House with stable etc. in-line. Local rubble, roughcast and lime rendered, and with graded bedded slate roofs. House is a relatively long 2 storeyed, 2-window range with gable-end stacks. Doorway at centre, flanked by 12-pane sashes. Upper windows are 2-pane sashes (the original sashes with the glazing bars removed). Single storeyed kitchen wing in-line to left, with split boarded door to right, and small window to left. High stack on left-hand gable end. Adjoining the house to the right and with a lower roof-line is the former cart-house and stable range. This has cambered timber lintel over cart-entry to left, then external stone steps to loft with paired doors in raking dormer cutting through the eaves. Small loft window to right, over split boarded stable doorway. Lower range beyond was out-kitchen or dairy and retains stack in front roof slope at gable-end; small gable-end window with timber slats below glazed upper light.

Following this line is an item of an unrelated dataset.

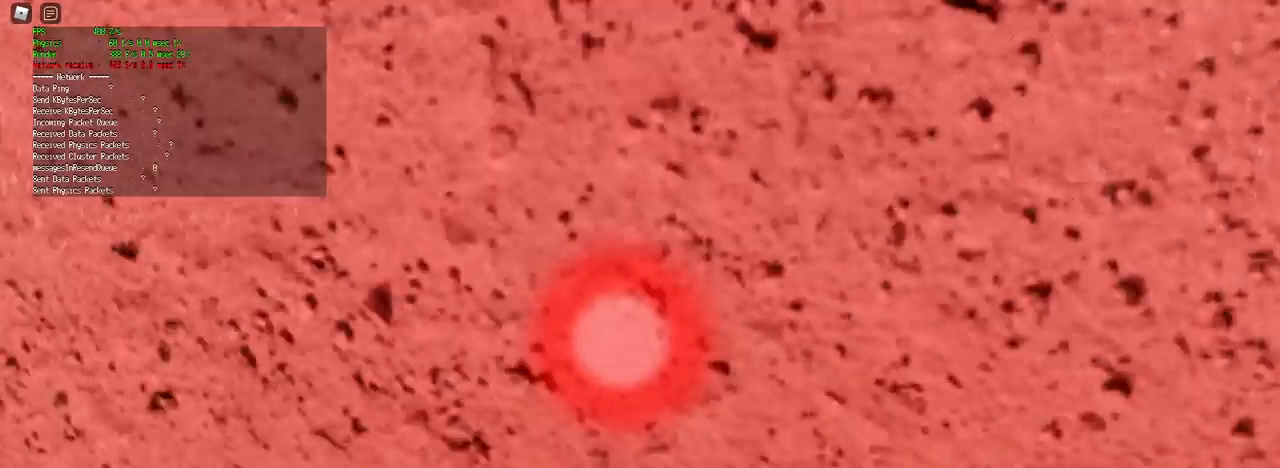
{"keys": ["shift", "space", "w"], "mouse": [], "events": []}
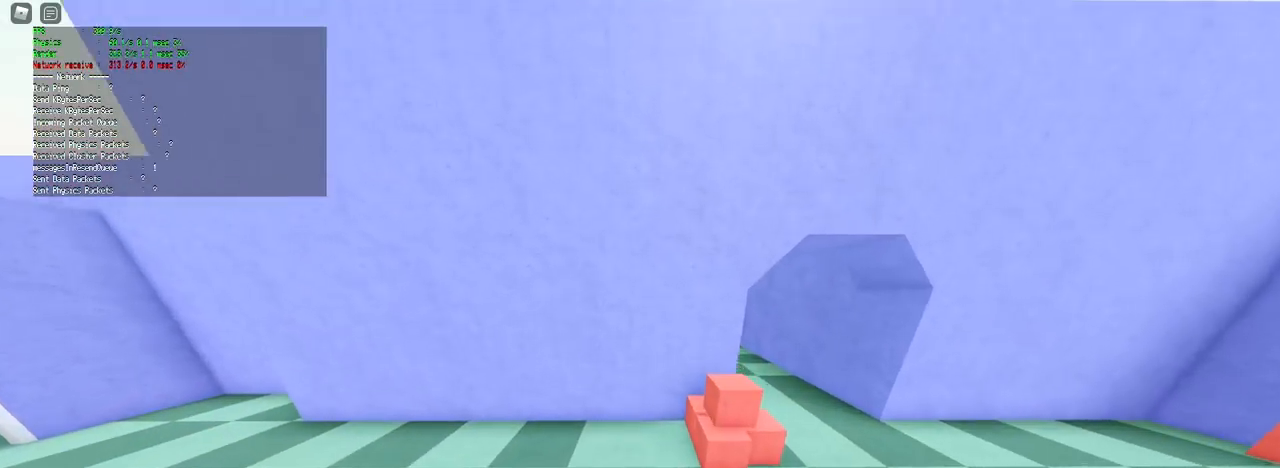
{"keys": ["shift", "space", "w"], "mouse": [], "events": []}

Rear elevation has 2x4-pane sash windows to ground floor, and 3 windows above. Of these, that to left and centre are renewed12-pane sashes (with lower sill to central stair window); the right-hand window is a 4-pane sash, presumably altered from its original form.
House has 2 room plan, with central staircase, offset slightly from doorway. Large fireplace in left-hand room, with timber lintel over. 2 bolted collar trusses to roof. Former dairy or out-kitchen retains slate slabs and some tiling to walls. Date of 1845 scratched into plaster torching of roof.
Listed as a traditional linear farmstead of the early C19 retaining vernacular character - a regional type once common on Anglesey, but now rarely well-preserved. Association with John Owen Jones lends additional interest to this traditional Anglesey farm.